> [Arbeitsschritte]:
[A] Beantworte anhand des vorliegenden Textes diese Fragen:
(i) Welche Wesen nennt Jes 34,13-14 neben ’ijjîm und ṣijjîm als Bewohner der Trümmer Edoms?
(ii) An welcher Stelle allein kommt der Terminus אחים ’ochîm vor?
(iii) Mit welcher Interjektion hängt der Begriff ’ochîm vermutlich zusammen?
[B] Ersetze in den Datensätzen vom Anfang bis einschließlich der Zeile mit „0.052525, 0.534167, 0.581872]]“ das Wort „decimals“ durch „decimal places“ und gib diesen Abschnitt sonst unverändert wieder. Lass die Bilder in deiner Antwort weg.

> [Vorliegender Text]:
Sowohl Jes 34,13f. als auch Jer 50,39 parallelisieren die Begriffe אִיּים ’ijjîm und צִיִּים ṣijjîm (→ Dämonen). Jes 34,13-14 zählt als Bewohner der Trümmer Edoms neben אִיּים ’ijjîm und צִיִּים ṣijjîm folgende Wesen auf: → Schakal, → Strauß, → Bock und → Lilit. Nach Jer 50,39 lassen sich im zerstörten Babylon אִיּים ’ijjîm und צִיִּים ṣijjîm sowie → Strauße nieder. Nach Jes 13,21f. werden die Trümmer Babylons von צִיִּים ṣijjîm und אִיּים ’ijjîm sowie ’ochîm bevölkert, daneben finden sich die → Wüstentiere Schakal, Ziegenbock und Strauß. Nur in Jes 13,22 werden die אִיּים ’ijjîm mit dem Zusatz עָנָה ‘ānāh verbunden, das wohl von ענה ‘nh I „antworten“ oder IV „singen“ abzuleiten ist (Wortspiel mit Strauß בְּנוֹת יַעֲנָה bənôt ja‘ǎnāh?). Der Ausdruck korrespondiert mit Jes 34,14b, so dass in beiden Texten die unheimlichen Laute der nacheinander rufenden Wesen beschrieben werden. Es sind keine menschlichen Gesänge mehr zu hören, sondern nur noch das unheimliche Heulen und Klagen der Trümmerbewohner.

3.2.3. אחים Jes 13,21

Der Terminus אחים ’ochîm findet sich nur in Jes 13,21. Gemeinsam mit → Schakalen, Wüstlingen und Heulern (→ Dämonen), → Böcken und → Straußen lassen sich die ’ochîm im zerstörten Babylon häuslich nieder. Die Übersetzungen variieren zwischen „Schakal“ (Watts, 1985, 194) bzw. „Hyäne“ (Driver, 1955b, 134 [Anm. 9]), „Eule“ (Riede, 2003b, 328; HALAT 29) und „Dämon“ (Görg, 1992, 16-17). Vermutlich ist der Begriff als „Schallwort“ aufzufassen, das mit der Interjektion אָח ’āch (vgl. Ez 6,11) zusammenhängt. Er bezeichnet also ein Wesen, das klagende Laute von sich gibt (Riede, 2002, 199) und könnte sich eventuell auf die Hyäne beziehen. Der vermutlich bewusst unklar gewählte Begriff will wohl das Unheimliche der Szene unterstreichen.

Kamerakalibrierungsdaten
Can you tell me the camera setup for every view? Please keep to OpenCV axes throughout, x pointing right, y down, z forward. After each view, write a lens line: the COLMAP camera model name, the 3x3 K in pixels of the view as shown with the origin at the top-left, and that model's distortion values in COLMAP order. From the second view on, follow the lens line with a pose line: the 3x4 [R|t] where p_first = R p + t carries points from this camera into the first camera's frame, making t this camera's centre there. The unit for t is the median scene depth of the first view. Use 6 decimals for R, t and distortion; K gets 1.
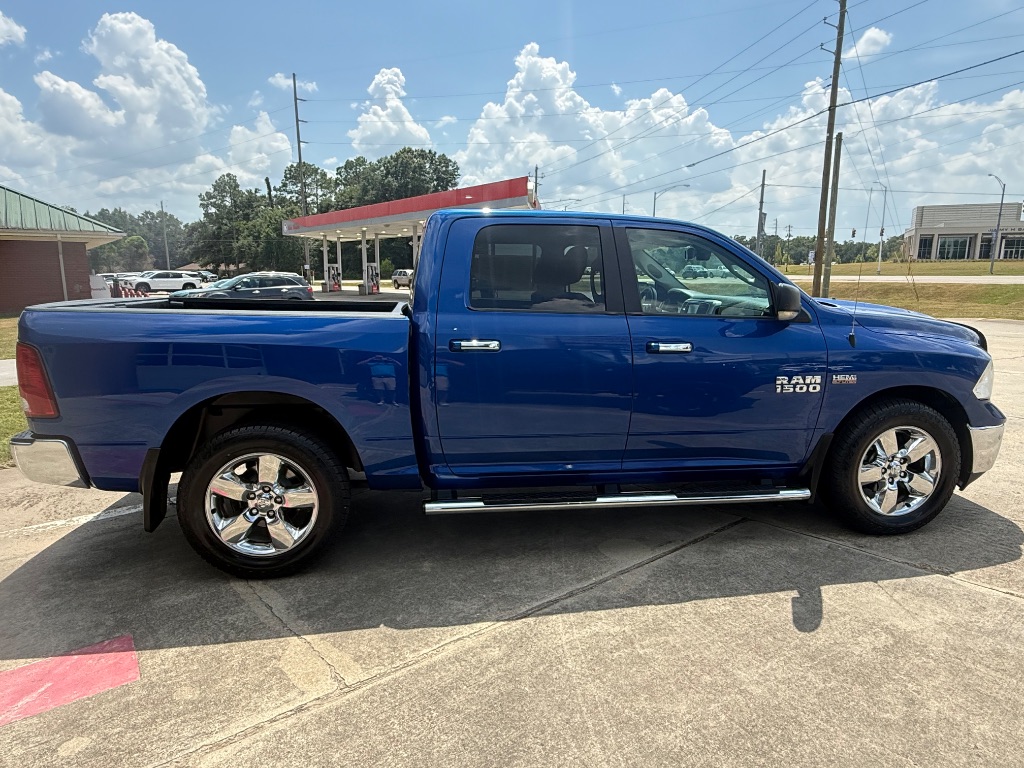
lens RADIAL K [[621.9, 0, 505.6], [0, 621.9, 391.8], [0, 0, 1]] dist [-0.015597, 0.015657]
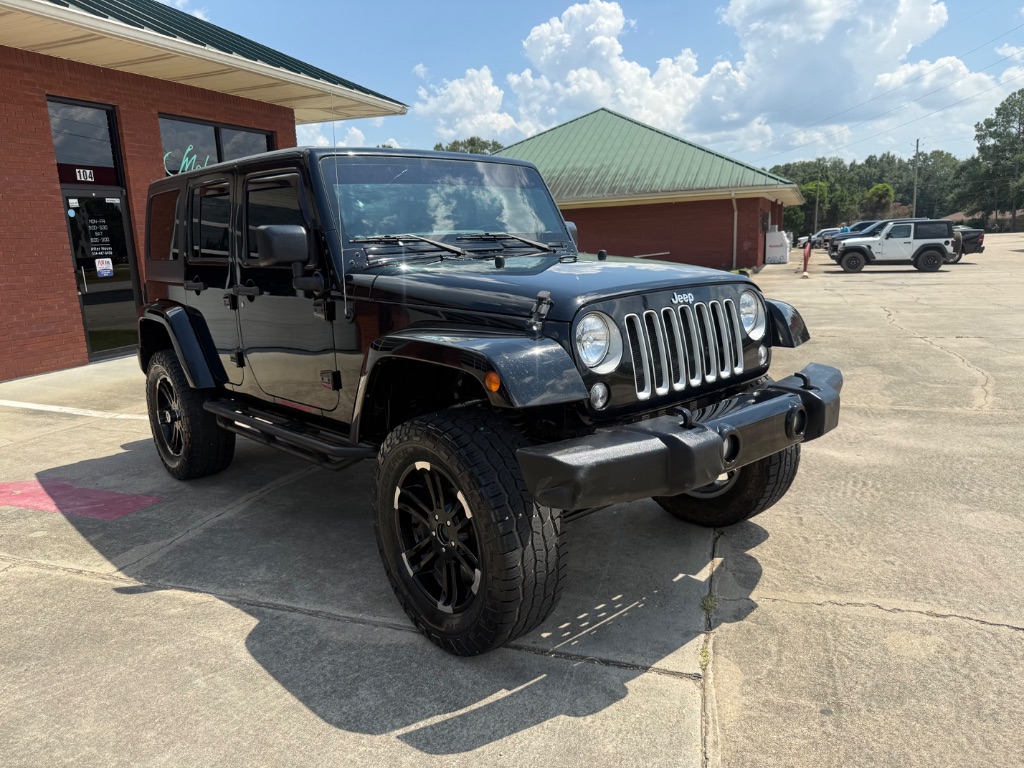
lens RADIAL K [[728.4, 0, 511.0], [0, 728.4, 388.4], [0, 0, 1]] dist [0.005159, -0.013489]
pose [[0.522147, 0.150191, -0.839527, 0.855723], [-0.124323, 0.987261, 0.099298, -0.082700], [0.843746, 0.052525, 0.534167, 0.581872]]
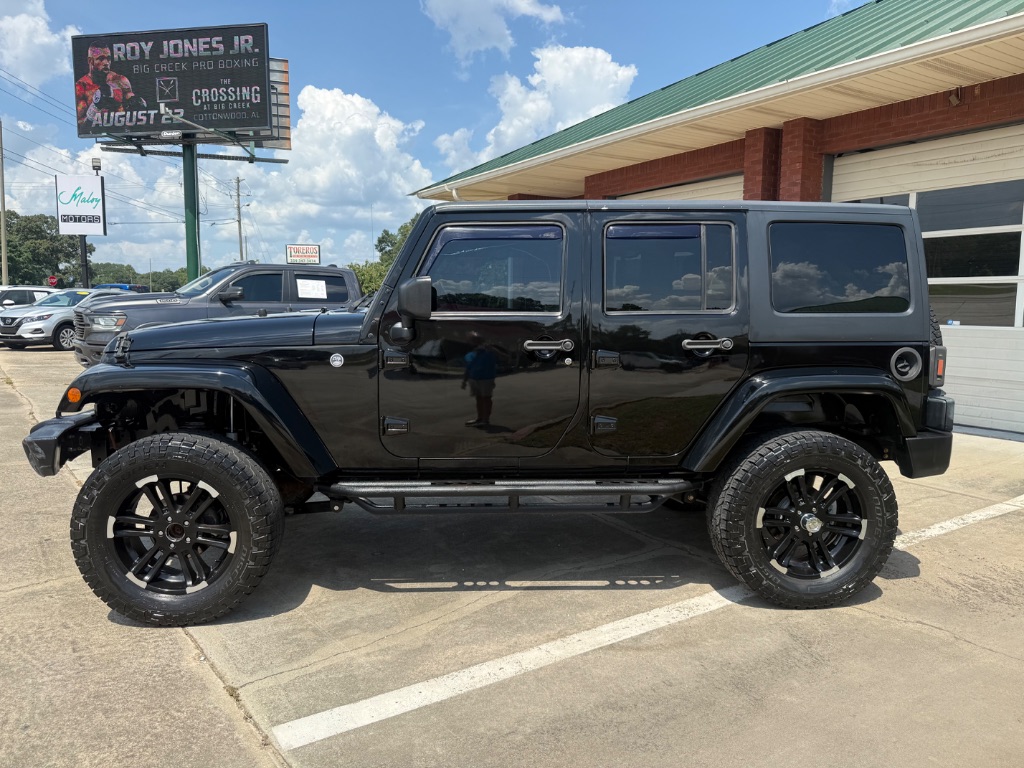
lens RADIAL K [[724.1, 0, 507.2], [0, 724.1, 389.8], [0, 0, 1]] dist [0.001381, -0.007347]
pose [[-0.996890, -0.020536, 0.076088, -0.323910], [0.003940, 0.951260, 0.308366, -0.387444], [-0.078711, 0.307706, -0.948220, 2.151209]]
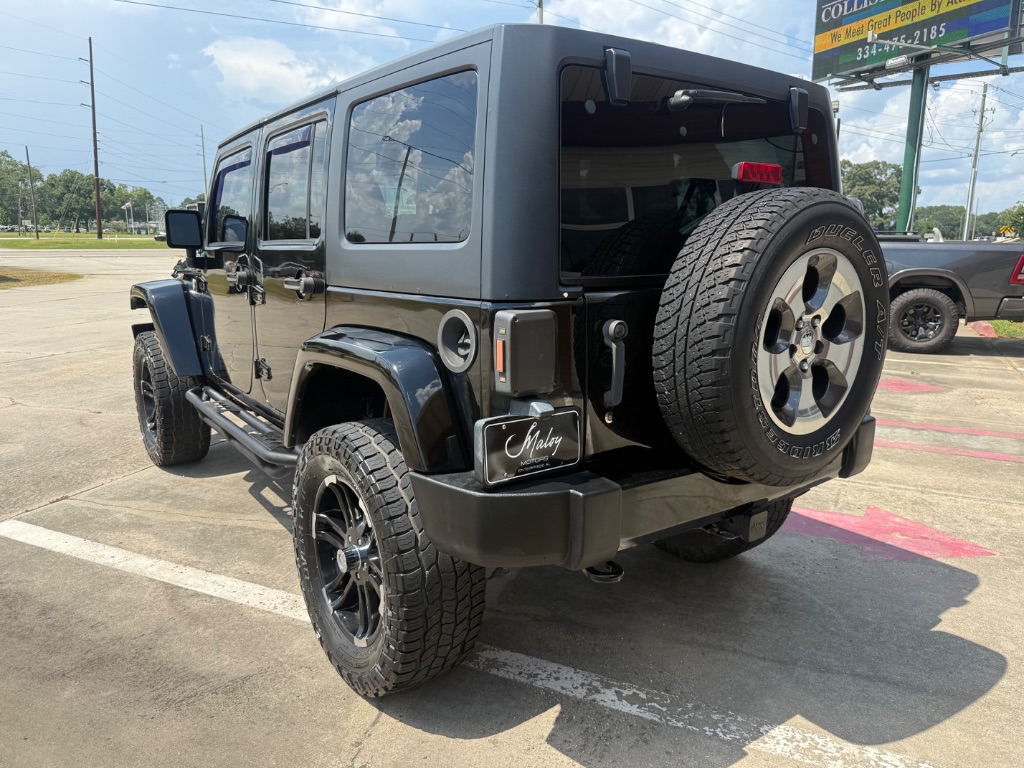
lens RADIAL K [[728.4, 0, 511.0], [0, 728.4, 388.4], [0, 0, 1]] dist [0.005159, -0.013489]
pose [[-0.452103, -0.178773, 0.873867, -1.264476], [0.169205, 0.944731, 0.280809, -0.222931], [-0.875770, 0.274817, -0.396866, 1.350438]]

> [Antworten]:
[A]
(i) Schakal, Strauß, Bock und Lilit
(ii) In Jes 13,21
(iii) Mit der Interjektion אָח ’āch (vgl. Ez 6,11)

[B]
Can you tell me the camera setup for every view? Please keep to OpenCV axes throughout, x pointing right, y down, z forward. After each view, write a lens line: the COLMAP camera model name, the 3x3 K in pixels of the view as shown with the origin at the top-left, and that model's distortion values in COLMAP order. From the second view on, follow the lens line with a pose line: the 3x4 [R|t] where p_first = R p + t carries points from this camera into the first camera's frame, making t this camera's centre there. The unit for t is the median scene depth of the first view. Use 6 decimal places for R, t and distortion; K gets 1.
lens RADIAL K [[621.9, 0, 505.6], [0, 621.9, 391.8], [0, 0, 1]] dist [-0.015597, 0.015657]
lens RADIAL K [[728.4, 0, 511.0], [0, 728.4, 388.4], [0, 0, 1]] dist [0.005159, -0.013489]
pose [[0.522147, 0.150191, -0.839527, 0.855723], [-0.124323, 0.987261, 0.099298, -0.082700], [0.843746, 0.052525, 0.534167, 0.581872]]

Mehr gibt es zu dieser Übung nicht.